From the entries that follow, copy every line with the word "para".

Records from a collection:
• • • • • • •
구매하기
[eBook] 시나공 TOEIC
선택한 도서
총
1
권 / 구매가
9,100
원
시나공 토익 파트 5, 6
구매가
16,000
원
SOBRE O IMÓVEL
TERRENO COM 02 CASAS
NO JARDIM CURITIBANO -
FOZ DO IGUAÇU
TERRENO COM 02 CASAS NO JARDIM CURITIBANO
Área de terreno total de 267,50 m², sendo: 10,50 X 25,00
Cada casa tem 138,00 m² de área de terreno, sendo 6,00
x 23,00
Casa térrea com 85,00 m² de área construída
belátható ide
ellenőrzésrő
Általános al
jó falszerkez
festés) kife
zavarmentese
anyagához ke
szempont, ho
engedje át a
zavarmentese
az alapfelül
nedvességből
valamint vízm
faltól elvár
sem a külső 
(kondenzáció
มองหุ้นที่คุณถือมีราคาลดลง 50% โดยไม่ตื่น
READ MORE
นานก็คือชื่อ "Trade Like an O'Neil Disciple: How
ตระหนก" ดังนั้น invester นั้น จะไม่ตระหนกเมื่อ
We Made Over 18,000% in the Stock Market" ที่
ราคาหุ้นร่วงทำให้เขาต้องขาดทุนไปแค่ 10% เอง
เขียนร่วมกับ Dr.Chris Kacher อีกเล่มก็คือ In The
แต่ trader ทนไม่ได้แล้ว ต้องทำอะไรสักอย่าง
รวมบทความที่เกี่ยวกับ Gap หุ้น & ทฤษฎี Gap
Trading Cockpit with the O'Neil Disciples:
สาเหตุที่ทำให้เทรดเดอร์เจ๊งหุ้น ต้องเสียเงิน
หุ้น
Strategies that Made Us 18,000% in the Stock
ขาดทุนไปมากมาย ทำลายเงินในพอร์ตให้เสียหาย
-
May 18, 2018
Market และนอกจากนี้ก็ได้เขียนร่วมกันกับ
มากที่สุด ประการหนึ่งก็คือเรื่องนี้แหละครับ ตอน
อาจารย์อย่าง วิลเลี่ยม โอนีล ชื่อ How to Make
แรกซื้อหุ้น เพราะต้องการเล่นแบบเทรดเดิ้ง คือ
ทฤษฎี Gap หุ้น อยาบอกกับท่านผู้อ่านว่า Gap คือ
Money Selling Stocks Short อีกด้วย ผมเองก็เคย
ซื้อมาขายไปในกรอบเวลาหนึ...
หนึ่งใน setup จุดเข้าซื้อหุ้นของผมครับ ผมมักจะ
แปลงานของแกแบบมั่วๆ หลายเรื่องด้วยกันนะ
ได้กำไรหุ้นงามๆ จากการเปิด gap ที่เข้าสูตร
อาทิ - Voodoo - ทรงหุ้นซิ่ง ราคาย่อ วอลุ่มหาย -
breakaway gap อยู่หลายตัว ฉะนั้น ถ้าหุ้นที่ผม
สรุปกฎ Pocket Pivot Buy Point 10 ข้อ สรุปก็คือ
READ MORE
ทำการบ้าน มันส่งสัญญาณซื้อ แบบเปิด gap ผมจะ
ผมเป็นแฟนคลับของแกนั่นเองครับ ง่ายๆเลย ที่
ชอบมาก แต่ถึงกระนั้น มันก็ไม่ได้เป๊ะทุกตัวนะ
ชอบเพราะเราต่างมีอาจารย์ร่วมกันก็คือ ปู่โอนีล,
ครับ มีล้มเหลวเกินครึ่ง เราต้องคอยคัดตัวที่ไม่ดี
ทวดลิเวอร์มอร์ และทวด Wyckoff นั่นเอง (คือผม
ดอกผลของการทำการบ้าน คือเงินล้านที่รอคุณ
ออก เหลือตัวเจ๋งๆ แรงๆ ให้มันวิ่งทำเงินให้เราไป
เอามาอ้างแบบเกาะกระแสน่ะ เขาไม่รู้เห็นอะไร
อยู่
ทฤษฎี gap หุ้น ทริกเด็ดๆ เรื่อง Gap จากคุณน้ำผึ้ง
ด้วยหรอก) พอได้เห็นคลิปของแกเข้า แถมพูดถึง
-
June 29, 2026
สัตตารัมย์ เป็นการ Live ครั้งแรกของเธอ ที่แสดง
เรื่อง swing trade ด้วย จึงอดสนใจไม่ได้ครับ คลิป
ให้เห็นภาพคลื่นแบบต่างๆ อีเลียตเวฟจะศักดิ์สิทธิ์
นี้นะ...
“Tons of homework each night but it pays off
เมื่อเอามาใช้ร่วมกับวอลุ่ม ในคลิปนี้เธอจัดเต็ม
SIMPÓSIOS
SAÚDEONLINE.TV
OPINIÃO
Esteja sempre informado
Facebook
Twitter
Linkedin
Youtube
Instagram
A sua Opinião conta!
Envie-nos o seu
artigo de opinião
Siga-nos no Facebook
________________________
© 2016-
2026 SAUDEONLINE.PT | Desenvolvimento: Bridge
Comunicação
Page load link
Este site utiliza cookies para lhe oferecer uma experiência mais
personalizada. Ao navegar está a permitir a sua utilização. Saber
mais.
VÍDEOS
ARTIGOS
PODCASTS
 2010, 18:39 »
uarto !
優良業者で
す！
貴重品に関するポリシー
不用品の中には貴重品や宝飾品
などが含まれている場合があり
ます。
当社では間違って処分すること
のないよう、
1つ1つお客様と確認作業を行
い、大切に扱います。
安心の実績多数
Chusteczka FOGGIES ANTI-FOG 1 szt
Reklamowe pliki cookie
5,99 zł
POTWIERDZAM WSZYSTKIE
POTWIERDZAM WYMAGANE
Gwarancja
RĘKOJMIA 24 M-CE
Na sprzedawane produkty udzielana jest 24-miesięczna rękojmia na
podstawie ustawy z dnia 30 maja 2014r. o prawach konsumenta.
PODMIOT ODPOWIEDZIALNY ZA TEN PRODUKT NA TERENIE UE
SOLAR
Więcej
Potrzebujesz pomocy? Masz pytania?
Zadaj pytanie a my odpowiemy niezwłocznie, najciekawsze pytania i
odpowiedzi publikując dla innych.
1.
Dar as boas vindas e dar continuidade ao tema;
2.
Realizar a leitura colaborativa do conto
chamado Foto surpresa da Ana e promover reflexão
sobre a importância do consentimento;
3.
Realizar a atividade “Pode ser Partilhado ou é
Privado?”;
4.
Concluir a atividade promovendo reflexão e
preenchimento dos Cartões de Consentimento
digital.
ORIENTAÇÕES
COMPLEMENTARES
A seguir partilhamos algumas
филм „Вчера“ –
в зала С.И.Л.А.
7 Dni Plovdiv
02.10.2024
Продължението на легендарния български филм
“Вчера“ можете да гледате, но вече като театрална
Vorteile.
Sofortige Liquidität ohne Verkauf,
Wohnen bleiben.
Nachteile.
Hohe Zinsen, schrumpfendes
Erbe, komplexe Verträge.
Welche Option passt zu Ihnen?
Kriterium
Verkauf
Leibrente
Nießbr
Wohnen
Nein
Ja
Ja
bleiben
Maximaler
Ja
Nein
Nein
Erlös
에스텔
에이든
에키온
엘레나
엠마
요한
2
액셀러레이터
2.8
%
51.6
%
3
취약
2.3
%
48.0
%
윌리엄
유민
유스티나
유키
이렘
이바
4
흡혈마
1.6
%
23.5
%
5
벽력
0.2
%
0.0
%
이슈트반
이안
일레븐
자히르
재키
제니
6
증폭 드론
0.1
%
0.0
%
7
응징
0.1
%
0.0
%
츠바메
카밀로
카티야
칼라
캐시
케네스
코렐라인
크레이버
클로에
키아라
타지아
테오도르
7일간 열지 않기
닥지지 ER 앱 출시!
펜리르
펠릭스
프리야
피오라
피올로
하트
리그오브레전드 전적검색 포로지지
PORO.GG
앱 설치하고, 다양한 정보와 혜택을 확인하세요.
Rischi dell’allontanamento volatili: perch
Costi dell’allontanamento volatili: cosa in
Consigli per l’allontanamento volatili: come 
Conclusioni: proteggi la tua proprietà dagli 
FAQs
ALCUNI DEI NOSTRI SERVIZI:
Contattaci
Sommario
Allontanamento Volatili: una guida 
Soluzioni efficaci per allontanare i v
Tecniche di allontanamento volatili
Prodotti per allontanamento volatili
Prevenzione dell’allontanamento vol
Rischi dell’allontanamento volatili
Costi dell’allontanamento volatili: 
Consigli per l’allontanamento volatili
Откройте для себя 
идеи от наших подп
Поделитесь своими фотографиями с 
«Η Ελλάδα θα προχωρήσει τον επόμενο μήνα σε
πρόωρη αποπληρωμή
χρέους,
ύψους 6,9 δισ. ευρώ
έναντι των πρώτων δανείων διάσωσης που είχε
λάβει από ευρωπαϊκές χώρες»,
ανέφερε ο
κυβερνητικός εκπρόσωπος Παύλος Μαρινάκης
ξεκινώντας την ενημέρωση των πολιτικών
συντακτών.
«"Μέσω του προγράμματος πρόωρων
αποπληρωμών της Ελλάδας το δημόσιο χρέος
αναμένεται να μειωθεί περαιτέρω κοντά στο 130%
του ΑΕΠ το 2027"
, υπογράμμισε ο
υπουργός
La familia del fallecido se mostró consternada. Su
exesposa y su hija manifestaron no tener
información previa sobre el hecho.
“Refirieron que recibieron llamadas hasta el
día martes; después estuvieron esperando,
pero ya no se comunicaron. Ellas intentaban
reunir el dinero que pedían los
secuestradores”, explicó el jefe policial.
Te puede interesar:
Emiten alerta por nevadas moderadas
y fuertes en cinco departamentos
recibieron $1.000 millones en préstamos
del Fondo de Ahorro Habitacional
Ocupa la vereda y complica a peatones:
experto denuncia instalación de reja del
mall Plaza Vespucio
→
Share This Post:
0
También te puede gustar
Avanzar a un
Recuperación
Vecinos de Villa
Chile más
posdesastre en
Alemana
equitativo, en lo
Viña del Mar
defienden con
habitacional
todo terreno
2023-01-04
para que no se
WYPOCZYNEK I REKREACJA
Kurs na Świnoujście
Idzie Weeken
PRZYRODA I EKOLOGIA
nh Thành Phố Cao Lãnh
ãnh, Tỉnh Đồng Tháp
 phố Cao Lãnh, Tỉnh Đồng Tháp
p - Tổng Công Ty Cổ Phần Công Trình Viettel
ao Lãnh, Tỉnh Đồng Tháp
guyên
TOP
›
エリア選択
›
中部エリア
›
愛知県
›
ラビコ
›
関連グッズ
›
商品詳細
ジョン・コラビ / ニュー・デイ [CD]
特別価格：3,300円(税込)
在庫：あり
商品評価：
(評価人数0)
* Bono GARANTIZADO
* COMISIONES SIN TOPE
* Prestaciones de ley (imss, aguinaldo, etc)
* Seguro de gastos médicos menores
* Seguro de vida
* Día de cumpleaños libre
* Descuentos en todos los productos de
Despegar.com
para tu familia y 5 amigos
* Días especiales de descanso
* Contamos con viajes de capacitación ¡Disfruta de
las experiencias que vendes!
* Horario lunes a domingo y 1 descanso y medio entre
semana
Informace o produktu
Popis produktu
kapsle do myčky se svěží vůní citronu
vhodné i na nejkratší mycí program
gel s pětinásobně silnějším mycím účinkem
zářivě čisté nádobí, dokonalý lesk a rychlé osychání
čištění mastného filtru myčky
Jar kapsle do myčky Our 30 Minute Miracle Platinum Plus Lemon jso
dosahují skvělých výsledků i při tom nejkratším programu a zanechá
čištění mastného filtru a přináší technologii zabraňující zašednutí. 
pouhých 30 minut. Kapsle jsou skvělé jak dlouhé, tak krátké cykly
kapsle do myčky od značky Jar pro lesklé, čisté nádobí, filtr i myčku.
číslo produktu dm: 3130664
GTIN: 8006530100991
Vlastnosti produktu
• • • • • • •
ANSWER SECTION:
Este site utiliza cookies para lhe oferecer uma experiência mais
para que no se
para tu familia y 5 amigos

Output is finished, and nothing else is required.